Former CNNs were not spatially invariant.
WHAT?
Spatial Transformer Module can make a former CNN model invariant to cropping, translation, scale, rotation and skew without greatly increasing the computation cost. ST module consists of 3 parts: localisation network, grid generator, and sampler. Localisation network takes input feature map (U \in \mathbb{R}^{H X W X C}
and output \theta
the parameter of the transformation \tau_{\theta}
. Next, grid generator transform the coordinate of target pixel into the corresponding coordinate of source pixel. This is like designating the location of input pixels in the space of output feature map. For example, affine transformation need six parameter. Lastly, the sampler is used to get the value of each pixel of output feature map. Sampling kernel uses the resulted coordinate of source pixel to get the output value. Backpropagation is possible since we can calculate the partial derivative of sampling kernel. \theta = f_{loc}(U)\\ \left( \begin{array}{c} x_i^s \\ y_i^s \end{array} \right) = \tau_{\theta}(G_i) = A_{\theta} \left( \begin{array}{c} x_i^t \\ y_i^t \\ 1 \end{array} \right) = \left[ \begin{array}{ccc} \theta_{11} & \theta_{12} & \theta_{13} \\ \theta_{21} & \theta_{22} & \theta_{23} \end{array} \right] \left( \begin{array}{c} x_i^t \\ y_i^t \\ 1 \end{array} \right)\\ V_i^c = \Sigma_n^H \Sigma_m^W U^c_{nm} k(x_i^s - m; \Phi_x)k(y_i^s - m; \Phi_y)

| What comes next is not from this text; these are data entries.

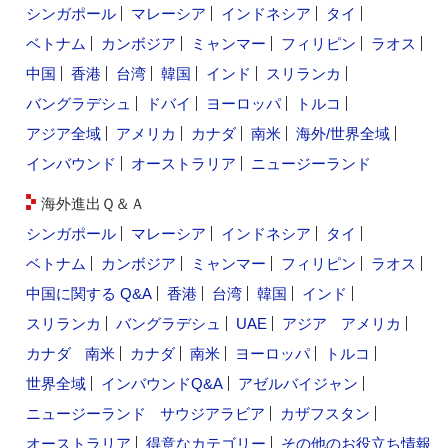
シンガポール
マレーシア
インドネシア
タイ
ベトナム
カンボジア
ミャンマー
フィリピン
ラオス
中国
香港
台湾
韓国
インド
スリランカ
バングラデシュ
ドバイ
ヨーロッパ
トルコ
アジア全域
アメリカ
カナダ
南米
海外/世界全域
インバウンド
オーストラリア
ニュージーランド
海外進出Ｑ＆Ａ
シンガポール
マレーシア
インドネシア
タイ
ベトナム
カンボジア
ミャンマー
フィリピン
ラオス
中国に関する Q&A
香港
台湾
韓国
インド
スリランカ
バングラデシュ
UAE
アジア
アメリカ
カナダ
南米
カナダ
南米
ヨーロッパ
トルコ
世界全域
インバウンドQ&A
アゼルバイジャン
ニュージーランド
サウジアラビア
カザフスタン
オーストラリア
得意なカテゴリー
その他のお役立ち情報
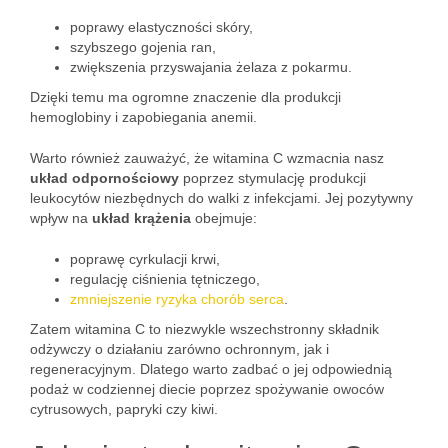
poprawy elastyczności skóry,
szybszego gojenia ran,
zwiększenia przyswajania żelaza z pokarmu.
Dzięki temu ma ogromne znaczenie dla produkcji
hemoglobiny i zapobiegania anemii.
Warto również zauważyć, że witamina C wzmacnia nasz
układ odpornościowy
poprzez stymulację produkcji
leukocytów niezbędnych do walki z infekcjami. Jej pozytywny
wpływ na
układ krążenia
obejmuje:
poprawę cyrkulacji krwi,
regulację ciśnienia tętniczego,
zmniejszenie ryzyka chorób serca
.
Zatem witamina C to niezwykle wszechstronny składnik
odżywczy o działaniu zarówno ochronnym, jak i
regeneracyjnym. Dlatego warto zadbać o jej odpowiednią
podaż w codziennej diecie poprzez spożywanie owoców
cytrusowych, papryki czy kiwi.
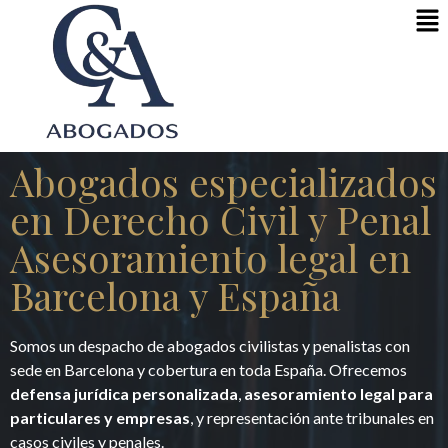
Abogados especializados
en Derecho Civil y Penal
Asesoramiento legal en
Barcelona y España
Somos un despacho de abogados civilistas y penalistas con
sede en Barcelona y cobertura en toda España. Ofrecemos
defensa jurídica personalizada
,
asesoramiento legal para
particulares y empresas
, y representación ante tribunales en
casos civiles y penales.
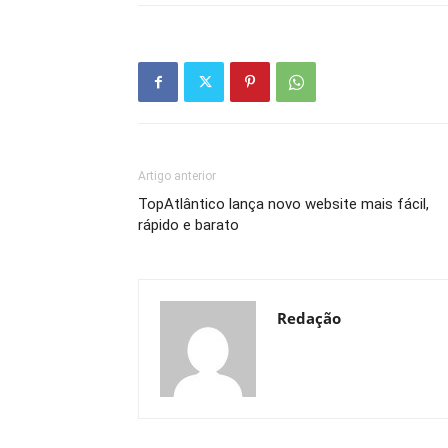
Artigo anterior
TopAtlântico lança novo website mais fácil,
rápido e barato
Redação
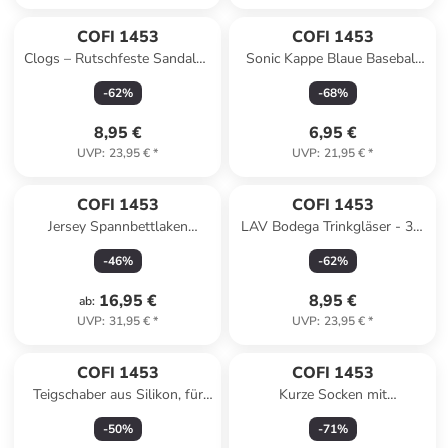
COFI 1453
COFI 1453
Clogs – Rutschfeste Sandalen
Sonic Kappe Blaue Baseball
und Hausschuhe für Kinder in
Cap für Freizeit Sommer und
-
62
%
-
68
%
Blau
Alltag in Mehrfarbig
8,95 €
6,95 €
UVP
:
23,95 €
*
UVP
:
21,95 €
*
COFI 1453
COFI 1453
Jersey Spannbettlaken
LAV Bodega Trinkgläser - 3er
Spannbetttuch 100%
Set, 340 ml - zeitlos &
-
46
%
-
62
%
Baumwolle Bettlaken
vielseitig in Transparent
Betttuch in Anthrazit
16,95 €
8,95 €
ab
:
UVP
:
31,95 €
*
UVP
:
23,95 €
*
COFI 1453
COFI 1453
Teigschaber aus Silikon, für
Kurze Socken mit
Backen, Rühren & Ausschaben
Fuchsmuster für Damen aus
-
50
%
-
71
%
- 20 cm in Grau
Baumwollmischung in Rosa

Multile spatial transformer can be used in a single CNN model to detect multiple objects.
So?
ST-CNN achieved state of the art performance on Distorted MNIST, SVHN and fine-grained fine classification.
Critic
Since I am not familiar with traditional graphics and vision, the idea of mapping seems surprising. I wonder this idea can be applied to 3d object detection.